Question: How should drug addicts be treated in society?

Nora Volkow: Drug addiction is a disease of the brain. It's a disease of the brain. We don't put people that have diseases in the jail or in prison because they actually, that's what we decide, right? I don't even dare myself to the concept of putting someone in jail because they have a disease. My brain doesn't even allow me to think that way.

And yet we do that with addicted people and I've thought a lot, why is our society criminalizing the person that's addicted to drugs? And I think it's because it has been very hard for people to recognize that our behaviors and our ability to control our desires is basically the product of very complex systems in the brain that enable us to perceive these desires, to control them, to make the right choices. This is very difficult for people that have all of their faculties intact, to understand that not everybody can do it. And so I sort of easier to say, "Well, if I can do it, that person is not doing it because they are choosing to just have a good time." And so we've taken that approach and I guess the other element that happens with drugs, the drive to take these drugs can be so overpowering, so, so overpowering, because it's hard wiring of the brain, the signaling is this is something that is necessary for survival. That's what drugs have done in a person that's addicted. They've generated the message as the same intense as if you haven't eaten. And it's a signal, you have to eat or you'll die, you have to drink water or you'll die, very, very powerful signals. Very difficult to control. You haven't eaten for one week and you have food in front of you, just try to say no to that food. It's the same drive.

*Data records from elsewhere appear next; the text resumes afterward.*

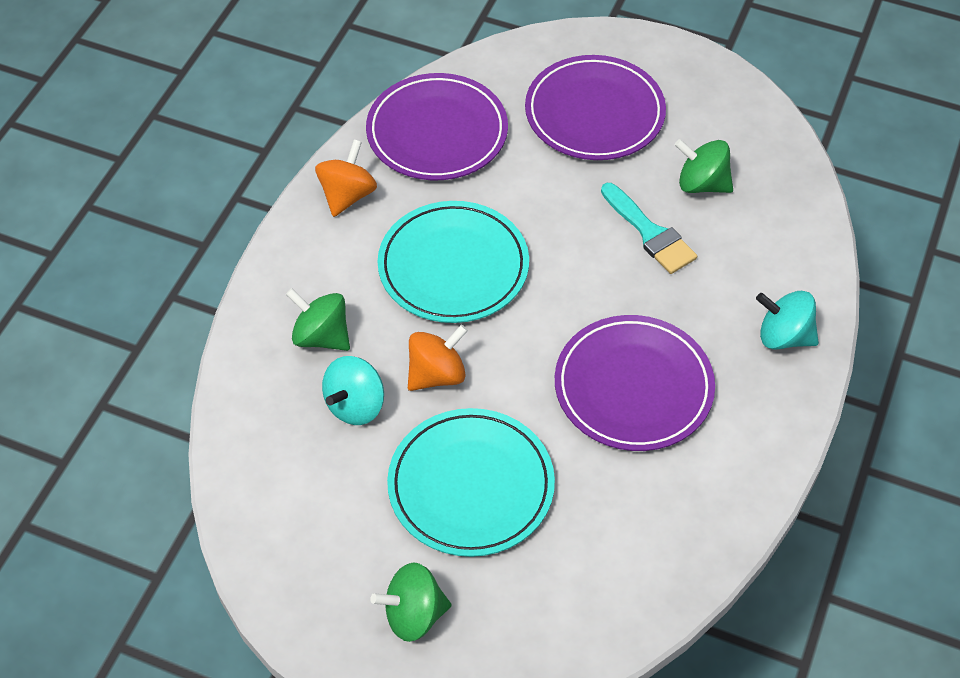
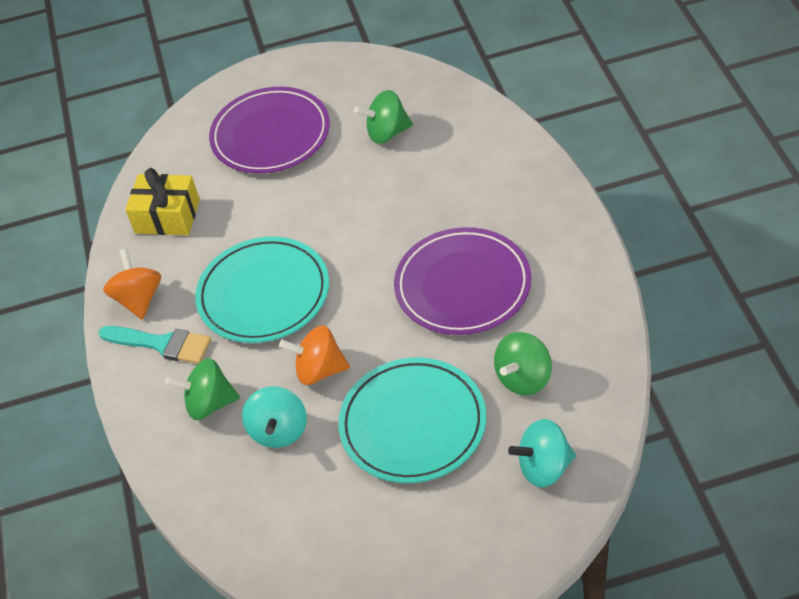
camera: 30 degrees left, 5 degrees down
(413, 615) = (453, 535): green spinning top -> green spinning top (524, 378)
(437, 132) = (167, 216): purple plate -> yellow gift
(437, 374) = (319, 370): orange spinning top -> orange spinning top turned 105 degrees counterclockwise
(650, 233) = (382, 184): turquoise brush -> turquoise brush (162, 344)
(783, 336) = (529, 189): turquoise spinning top -> turquoise spinning top (544, 467)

So they can, when they are in those situations, this intense drive, they can do behaviors that are criminal, they can go and steal, in order to be able to get the drug. Like someone who has not eaten for one week, if they have nothing but to steal the food, they may steal the food. So that leads to the criminal behavior that then leads the person and the system to react very negatively, you should not steal. Of course you should not steal. But people should not be hungry, people should not be in the situation that they have to steal in order to eat. That should not happen. Like a person should not be, not given treatment that is in a situation where their body's experiencing the drug as if it were a survival need. They should be provided with treatment.

So yes, we should deal with drug addiction as a disease, like we deal with any of the other medical diseases. We should not be criminalizing it. When we criminalize a drug addict, nobody wins. Certainly you're not going to improve the behavior of that person that is thrown into jail. When they get out of the jail, the first thing they'll do is relapse. Unless you treat them in jail. If you treat them in jail and you maintain the treatment when they leave jail, then you're giving them a chance. If you're throwing them in jail and not providing any treatment or treating them in jail and then throwing them out, they will relapse.

So, and that costs an enormous amount of money, to put people in jail because they are addicted to drugs is very, very costly. It doesn't make any sense. Your tax dollar goes into the criminal justice system, it's much less expensive to treat. And if you treat the person, you're giving that person a chance. And you're giving the family of that person a chance. So it's a win-win. You're basically decrease your cost on criminal behavior, you decrease reincarceration and the person can go back and become an active member of society at all levels.